Problem requirements: Go through the records below and copy out every line holding "Caserta".

Data for this task:
↓
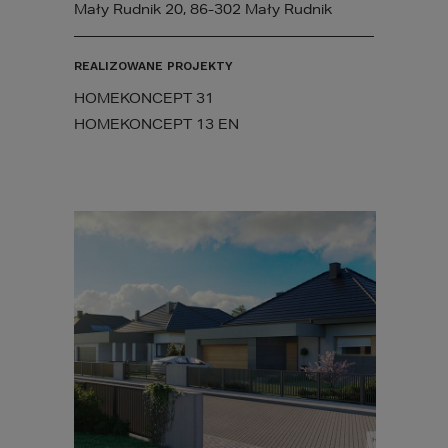
Mały Rudnik 20, 86-302 Mały Rudnik
REALIZOWANE PROJEKTY
HOMEKONCEPT 31
HOMEKONCEPT 13 EN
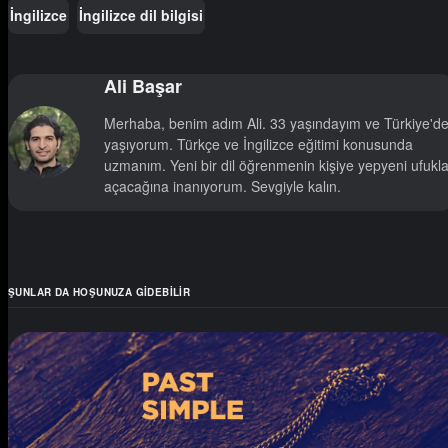
İngilizce
İngilizce dil bilgisi
Ali Başar
Merhaba, benim adım Ali. 33 yaşındayım ve Türkiye'd
yaşıyorum. Türkçe ve İngilizce eğitimi konusunda
uzmanım. Yeni bir dil öğrenmenin kişiye yepyeni ufukla
açacağına inanıyorum. Sevgiyle kalın.
ŞUNLAR DA HOŞUNUZA GIDEBILIR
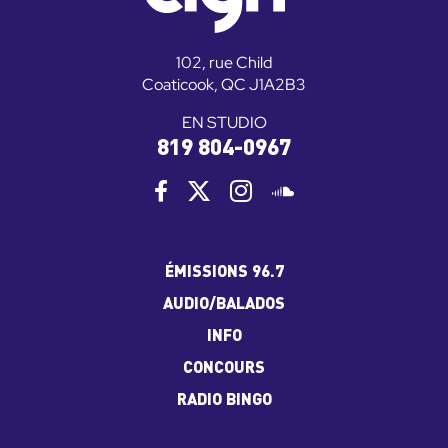
102, rue Child
Coaticook, QC J1A2B3
EN STUDIO
819 804-0967
ÉMISSIONS 96.7
AUDIO/BALADOS
INFO
CONCOURS
RADIO BINGO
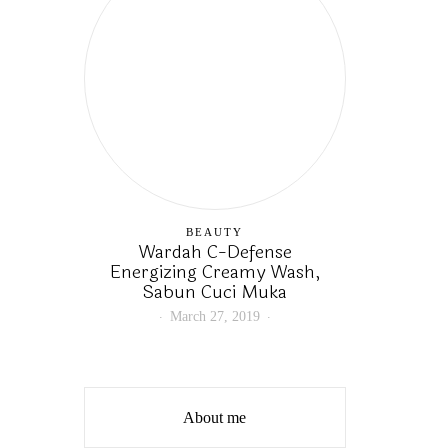
BEAUTY
Wardah C-Defense
Energizing Creamy Wash,
Sabun Cuci Muka
March 27, 2019
About me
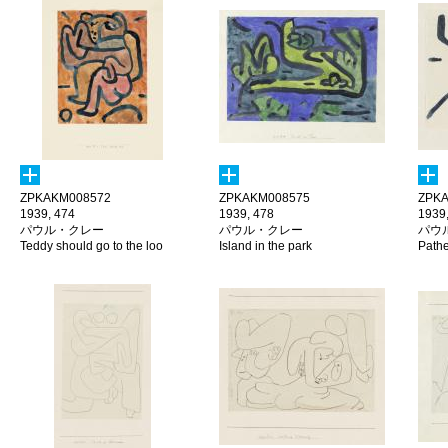
ZPKAKM008572
ZPKAKM008575
ZPKA
1939, 474
1939, 478
1939
パウル・クレー
パウル・クレー
パウ
Teddy should go to the loo
Island in the park
Pathe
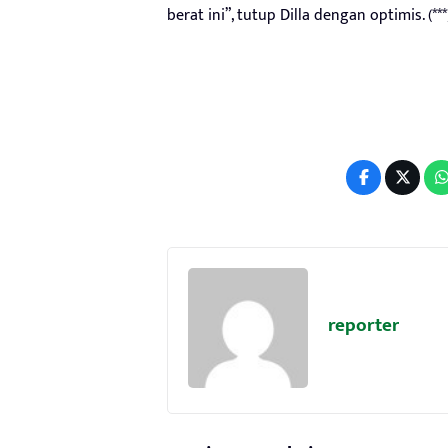
berat ini”, tutup Dilla dengan optimis. (***
reporter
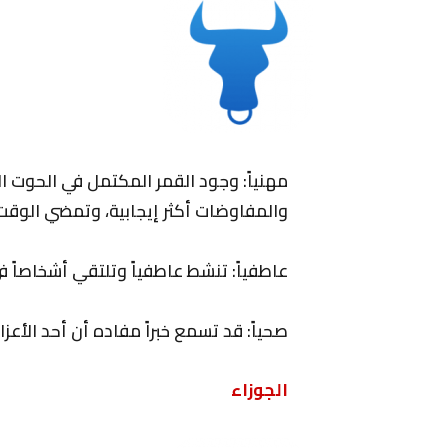
مهنياً: وجود القمر المكتمل في الحوت 
والمفاوضات أكثر إيجابية، وتمضي الوقت ب
عاطفياً: تنشط عاطفياً وتلتقي أشخاصاً 
صحياً: قد تسمع خبراً مفاده أن أحد الأعزا
الجوزاء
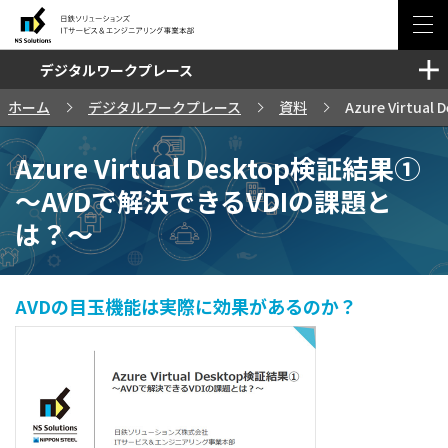
デジタルワークプレース
ソリューション・サービス
ホーム
デジタルワークプレース
資料
Azure Virt
セミナー・イベント
Azure Virtual Desktop検証結果①
事例
～AVDで解決できるVDIの課題と
は？～
ブログ
AVDの目玉機能は実際に効果があるのか？
お問い合わせ
サイトマップ
日鉄ソリューションズ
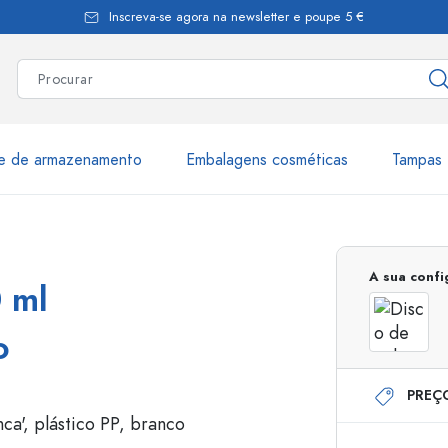
Inscreva-se agora na newsletter e poupe 5 €
te de armazenamento
Embalagens cosméticas
Tampas 
as
Mais de 2.500 produtos e 
A sua conf
 ml
Garrafas Estal
o
PREÇ
Garrafas dispensadoras
Dispensadores Airles
ica
Frascos de pulverização
Frascos com roll-on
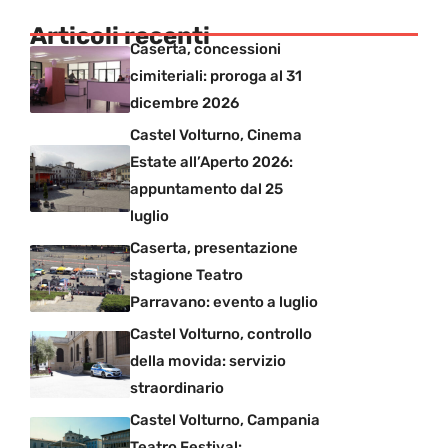
Articoli recenti
Caserta, concessioni
cimiteriali: proroga al 31
dicembre 2026
Castel Volturno, Cinema
Estate all’Aperto 2026:
appuntamento dal 25
luglio
Caserta, presentazione
stagione Teatro
Parravano: evento a luglio
Castel Volturno, controllo
della movida: servizio
straordinario
Castel Volturno, Campania
Teatro Festival:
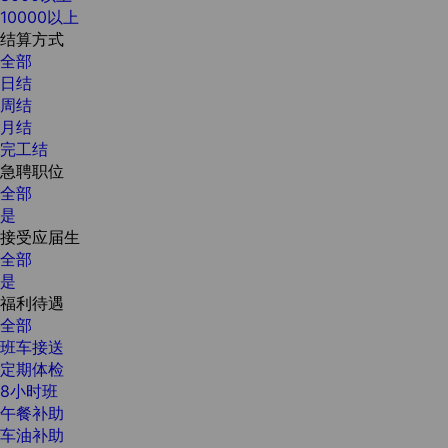
10000以上
结算方式
全部
日结
周结
月结
完工结
急聘职位
全部
是
接受应届生
全部
是
福利待遇
全部
班车接送
定期体检
8小时班
午餐补助
车油补助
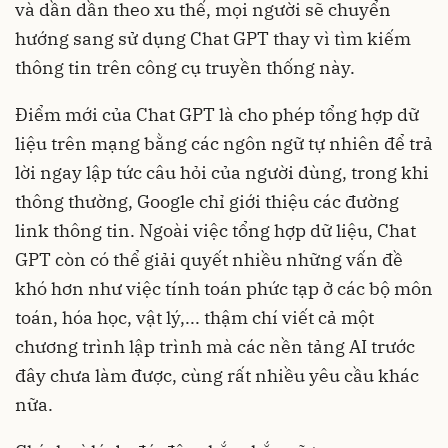
và dần dần theo xu thế, mọi người sẽ chuyển
hướng sang sử dụng Chat GPT thay vì tìm kiếm
thông tin trên công cụ truyền thống này.
Điểm mới của Chat GPT là cho phép tổng hợp dữ
liệu trên mạng bằng các ngôn ngữ tự nhiên để trả
lời ngay lập tức câu hỏi của người dùng, trong khi
thông thường, Google chỉ giới thiệu các đường
link thông tin. Ngoài việc tổng hợp dữ liệu, Chat
GPT còn có thể giải quyết nhiều những vấn đề
khó hơn như việc tính toán phức tạp ở các bộ môn
toán, hóa học, vật lý,... thậm chí viết cả một
chương trình lập trình mà các nền tảng AI trước
đây chưa làm được, cùng rất nhiều yêu cầu khác
nữa.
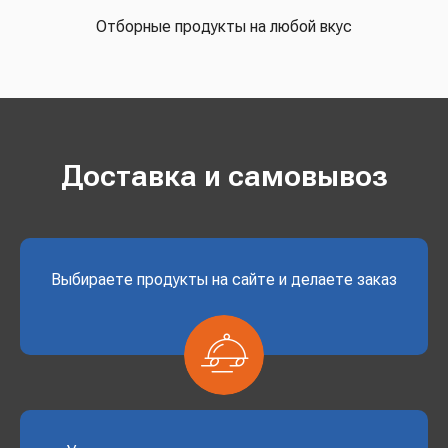
Отборные продукты на любой вкус
Доставка и самовывоз
Выбираете продукты на сайте и делаете заказ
↑
Output of the exercise:
Caserta, concessioni
Caserta, presentazione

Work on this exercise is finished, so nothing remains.